**ABOUT THIS EXERCISE:** Could you write out each of the records below exactly?

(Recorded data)

════════════════════

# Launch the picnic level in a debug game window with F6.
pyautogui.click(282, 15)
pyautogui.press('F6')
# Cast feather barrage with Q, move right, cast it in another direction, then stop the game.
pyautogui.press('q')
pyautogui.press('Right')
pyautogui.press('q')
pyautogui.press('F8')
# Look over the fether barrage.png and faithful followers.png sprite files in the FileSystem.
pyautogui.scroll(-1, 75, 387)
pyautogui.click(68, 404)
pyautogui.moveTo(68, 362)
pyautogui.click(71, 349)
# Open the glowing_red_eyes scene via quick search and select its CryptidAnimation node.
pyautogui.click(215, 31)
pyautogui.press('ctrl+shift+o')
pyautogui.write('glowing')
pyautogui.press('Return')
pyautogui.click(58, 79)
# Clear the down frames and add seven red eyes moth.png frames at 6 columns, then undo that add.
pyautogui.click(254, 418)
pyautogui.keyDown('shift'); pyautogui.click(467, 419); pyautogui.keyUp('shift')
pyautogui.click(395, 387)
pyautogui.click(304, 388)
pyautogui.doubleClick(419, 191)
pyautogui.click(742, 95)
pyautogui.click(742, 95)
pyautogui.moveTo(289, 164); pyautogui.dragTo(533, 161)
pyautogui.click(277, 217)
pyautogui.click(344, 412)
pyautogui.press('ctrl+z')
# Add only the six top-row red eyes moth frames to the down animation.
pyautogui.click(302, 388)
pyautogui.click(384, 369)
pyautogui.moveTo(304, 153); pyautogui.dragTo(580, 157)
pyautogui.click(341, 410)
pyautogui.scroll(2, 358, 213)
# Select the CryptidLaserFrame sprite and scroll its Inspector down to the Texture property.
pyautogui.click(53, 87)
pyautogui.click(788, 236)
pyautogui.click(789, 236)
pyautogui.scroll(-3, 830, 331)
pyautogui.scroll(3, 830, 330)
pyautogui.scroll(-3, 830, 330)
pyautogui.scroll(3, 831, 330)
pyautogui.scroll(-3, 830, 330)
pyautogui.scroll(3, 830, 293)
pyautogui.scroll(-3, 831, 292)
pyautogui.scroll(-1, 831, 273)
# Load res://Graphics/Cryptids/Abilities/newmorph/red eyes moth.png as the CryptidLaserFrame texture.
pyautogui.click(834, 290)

════════════════════

**ANSWER BOX:**
# Launch the picnic level in a debug game window with F6.
pyautogui.click(282, 15)
pyautogui.press('F6')
# Cast feather barrage with Q, move right, cast it in another direction, then stop the game.
pyautogui.press('q')
pyautogui.press('Right')
pyautogui.press('q')
pyautogui.press('F8')
# Look over the fether barrage.png and faithful followers.png sprite files in the FileSystem.
pyautogui.scroll(-1, 75, 387)
pyautogui.click(68, 404)
pyautogui.moveTo(68, 362)
pyautogui.click(71, 349)
# Open the glowing_red_eyes scene via quick search and select its CryptidAnimation node.
pyautogui.click(215, 31)
pyautogui.press('ctrl+shift+o')
pyautogui.write('glowing')
pyautogui.press('Return')
pyautogui.click(58, 79)
# Clear the down frames and add seven red eyes moth.png frames at 6 columns, then undo that add.
pyautogui.click(254, 418)
pyautogui.keyDown('shift'); pyautogui.click(467, 419); pyautogui.keyUp('shift')
pyautogui.click(395, 387)
pyautogui.click(304, 388)
pyautogui.doubleClick(419, 191)
pyautogui.click(742, 95)
pyautogui.click(742, 95)
pyautogui.moveTo(289, 164); pyautogui.dragTo(533, 161)
pyautogui.click(277, 217)
pyautogui.click(344, 412)
pyautogui.press('ctrl+z')
# Add only the six top-row red eyes moth frames to the down animation.
pyautogui.click(302, 388)
pyautogui.click(384, 369)
pyautogui.moveTo(304, 153); pyautogui.dragTo(580, 157)
pyautogui.click(341, 410)
pyautogui.scroll(2, 358, 213)
# Select the CryptidLaserFrame sprite and scroll its Inspector down to the Texture property.
pyautogui.click(53, 87)
pyautogui.click(788, 236)
pyautogui.click(789, 236)
pyautogui.scroll(-3, 830, 331)
pyautogui.scroll(3, 830, 330)
pyautogui.scroll(-3, 830, 330)
pyautogui.scroll(3, 831, 330)
pyautogui.scroll(-3, 830, 330)
pyautogui.scroll(3, 830, 293)
pyautogui.scroll(-3, 831, 292)
pyautogui.scroll(-1, 831, 273)
# Load res://Graphics/Cryptids/Abilities/newmorph/red eyes moth.png as the CryptidLaserFrame texture.
pyautogui.click(834, 290)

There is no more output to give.